→ **Data for this task**:
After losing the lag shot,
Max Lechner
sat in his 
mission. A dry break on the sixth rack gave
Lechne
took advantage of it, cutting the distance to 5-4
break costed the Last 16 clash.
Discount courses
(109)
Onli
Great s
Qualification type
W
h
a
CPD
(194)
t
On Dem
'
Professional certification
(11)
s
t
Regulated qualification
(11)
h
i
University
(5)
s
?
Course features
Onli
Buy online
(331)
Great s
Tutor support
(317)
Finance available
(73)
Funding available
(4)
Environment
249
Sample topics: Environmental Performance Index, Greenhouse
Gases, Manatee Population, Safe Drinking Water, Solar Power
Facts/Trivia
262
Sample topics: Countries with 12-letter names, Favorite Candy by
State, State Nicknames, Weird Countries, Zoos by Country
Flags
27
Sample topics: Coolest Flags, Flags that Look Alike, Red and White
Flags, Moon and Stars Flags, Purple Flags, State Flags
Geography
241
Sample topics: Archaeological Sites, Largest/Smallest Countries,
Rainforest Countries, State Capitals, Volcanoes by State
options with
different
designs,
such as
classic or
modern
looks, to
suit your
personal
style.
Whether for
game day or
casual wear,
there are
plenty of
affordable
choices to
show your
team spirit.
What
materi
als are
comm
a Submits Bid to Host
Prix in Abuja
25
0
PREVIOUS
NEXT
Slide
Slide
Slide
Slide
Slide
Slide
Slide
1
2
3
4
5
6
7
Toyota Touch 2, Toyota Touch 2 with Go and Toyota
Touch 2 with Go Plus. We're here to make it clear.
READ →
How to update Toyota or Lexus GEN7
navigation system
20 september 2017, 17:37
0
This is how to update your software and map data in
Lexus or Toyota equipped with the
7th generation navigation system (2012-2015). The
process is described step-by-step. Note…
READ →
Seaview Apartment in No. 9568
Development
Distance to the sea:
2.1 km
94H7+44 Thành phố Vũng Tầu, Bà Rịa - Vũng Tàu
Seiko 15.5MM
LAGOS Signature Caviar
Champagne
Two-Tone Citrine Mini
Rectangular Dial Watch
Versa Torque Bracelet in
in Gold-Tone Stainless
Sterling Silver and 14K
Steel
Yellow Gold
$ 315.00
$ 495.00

→ **Prompt**:
Output the data above exactly, please, line for line.

→ **Exercise answer**:
After losing the lag shot,
Max Lechner
sat in his 
mission. A dry break on the sixth rack gave
Lechne
took advantage of it, cutting the distance to 5-4
break costed the Last 16 clash.
Discount courses
(109)
Onli
Great s
Qualification type
W
h
a
CPD
(194)
t
On Dem
'
Professional certification
(11)
s
t
Regulated qualification
(11)
h
i
University
(5)
s
?
Course features
Onli
Buy online
(331)
Great s
Tutor support
(317)
Finance available
(73)
Funding available
(4)
Environment
249
Sample topics: Environmental Performance Index, Greenhouse
Gases, Manatee Population, Safe Drinking Water, Solar Power
Facts/Trivia
262
Sample topics: Countries with 12-letter names, Favorite Candy by
State, State Nicknames, Weird Countries, Zoos by Country
Flags
27
Sample topics: Coolest Flags, Flags that Look Alike, Red and White
Flags, Moon and Stars Flags, Purple Flags, State Flags
Geography
241
Sample topics: Archaeological Sites, Largest/Smallest Countries,
Rainforest Countries, State Capitals, Volcanoes by State
options with
different
designs,
such as
classic or
modern
looks, to
suit your
personal
style.
Whether for
game day or
casual wear,
there are
plenty of
affordable
choices to
show your
team spirit.
What
materi
als are
comm
a Submits Bid to Host
Prix in Abuja
25
0
PREVIOUS
NEXT
Slide
Slide
Slide
Slide
Slide
Slide
Slide
1
2
3
4
5
6
7
Toyota Touch 2, Toyota Touch 2 with Go and Toyota
Touch 2 with Go Plus. We're here to make it clear.
READ →
How to update Toyota or Lexus GEN7
navigation system
20 september 2017, 17:37
0
This is how to update your software and map data in
Lexus or Toyota equipped with the
7th generation navigation system (2012-2015). The
process is described step-by-step. Note…
READ →
Seaview Apartment in No. 9568
Development
Distance to the sea:
2.1 km
94H7+44 Thành phố Vũng Tầu, Bà Rịa - Vũng Tàu
Seiko 15.5MM
LAGOS Signature Caviar
Champagne
Two-Tone Citrine Mini
Rectangular Dial Watch
Versa Torque Bracelet in
in Gold-Tone Stainless
Sterling Silver and 14K
Steel
Yellow Gold
$ 315.00
$ 495.00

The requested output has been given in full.